The shadows around him shifted, and for a moment, I thought I saw again the flash of those wings.
He dropped the breathless doctor and looked away.
“And if you’d seen as much as I did, you’d have learned to never underestimate women.”
Well, that was one point we agreed upon.
While Vexley struggled to stand up and brushed his coat, paler than death, the Angel loomed over me again.
“I know I’ve made quite an ill impression on you, Lady Draymoore.”
He had somehow removed his gloves.
His knuckles traced the side of my neck, his touch electrifying.
I parted my lips, struggling against the sudden urge to lean into his touch.
Was this magic, or was this man able to make any lady’s knees weak at will?

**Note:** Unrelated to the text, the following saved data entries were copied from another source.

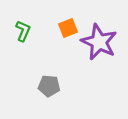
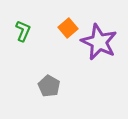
orange square: rotated 18 degrees counterclockwise
gray pentagon: rotated 25 degrees clockwise
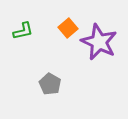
green L-shape: rotated 55 degrees clockwise
gray pentagon: moved 1 px right, 2 px up
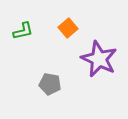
purple star: moved 17 px down
gray pentagon: rotated 20 degrees counterclockwise
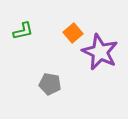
orange square: moved 5 px right, 5 px down
purple star: moved 1 px right, 7 px up
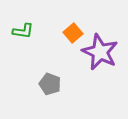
green L-shape: rotated 20 degrees clockwise
gray pentagon: rotated 10 degrees clockwise
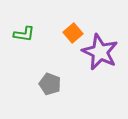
green L-shape: moved 1 px right, 3 px down
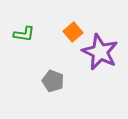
orange square: moved 1 px up
gray pentagon: moved 3 px right, 3 px up
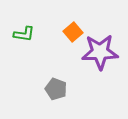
purple star: rotated 27 degrees counterclockwise
gray pentagon: moved 3 px right, 8 px down
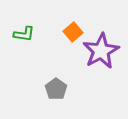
purple star: moved 1 px right, 1 px up; rotated 27 degrees counterclockwise
gray pentagon: rotated 15 degrees clockwise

“But I assure you, we’re doing this for the good of all humanity. You have no idea what we’re facing in our battle.”
“We?” I rasped.
“It’s more than the two of us fighting for this cause. We are a legion.”
He tapped the head of his cane, where the morbid skeletal snake and cracked skull flashed with some odd light.
His hand slid down, brushing the black lace framing the deep neckline of the dress.
A touch so indecent that I struggled to slap his fingers away—or do something, anything—but I couldn’t.
I stood there, hypnotized by those otherworldly eyes, unable to move a muscle, unable even to speak.
The pressure of his index finger over the swell of my right breast became painful.
A sharp, searing pain pierced me.
I bit my tongue to muffle a scream so hard that the metallic tang of blood filled my mouth.
The smell of burned flesh made my nostrils flare.
I looked down in horror.
The dark symbol—the snake and the skull—was burned into my skin.
My knees buckled.
Panting like a cornered beast, I opened my mouth to ask what the hell he had done to me.
But then, the scarred red edges softened and disappeared, and my skin was intact again—except for a few freckles.
And he was back to leaning against the mantelpiece, watching the flames with cold, indifferent eyes.
“You’re marked now, Lady Draymoore. This symbol will reveal itself in three weeks. And when it’s visible, you’ll die.”
His voice was even, as if he were discussing the weather. Not my death.
“Three weeks to get us the information, Daphne,” Vexley chimed in, adjusting his tie.
“If Emrys suspects anything about your mission, any connection with us, you’ll die much sooner. Be very, very discreet. I’m sure you can come up with some story.”
I swallowed dryly.
“Who are you?” I finally managed.
Without looking away from the flames, the stranger chuckled.
“I’ve lost most of my names over the centuries. The last one I used—before an impostor claimed it—was Count Cagliostro. That’s what you’d hear Emrys whisper in his nightmares when you share his bed.”
My cheeks flushed. “I’m a lady, and I have no intention of—”
He smiled, the firelight glinting off his cruel mouth.
“Of course you don’t. But I’ve seen more than one lady turn into a whore around him. I don’t care about your methods. Just get me the information. Your time is ticking, Lady Draymoore. You’d better go now.”
He was right. The faster I got out of here, the better. “How do I find you when… if I get it done?” I mumbled.
“Don’t worry, Daphne. We will find you.” Vexley grabbed my arm and dragged me toward the door. “Your carriage is ready.”
Moonlight filtered through the tattered clouds as we reached the unmarked carriage, pulled by two black horses at the entrance.
“Our people are watching the manor day and night, Daphne. Don’t try anything stupid.
They’re instructed to shoot on sight. Nothing leaves Duskmere without my permission.
And if you try anything foolish,” Vexley leaned close, his breath sour against my cheek, “you’ll find death at Emrys’s claws a mercy compared to what we’ll do. ”
He shoved me onto the cold leather seat of the carriage and slammed the door shut.
My fingers brushed my right breast where the phantom pain of the Renegade’s mark still burned.
The wheels creaked into motion.
The asylum—those black, stained letters of St. Dismas—faded into the night.
Through the barred window, I saw a single face.
The tarot reader.
As soon as our eyes met, she crossed herself as if she had seen a dead woman walking—and then she faded into the gloom inside.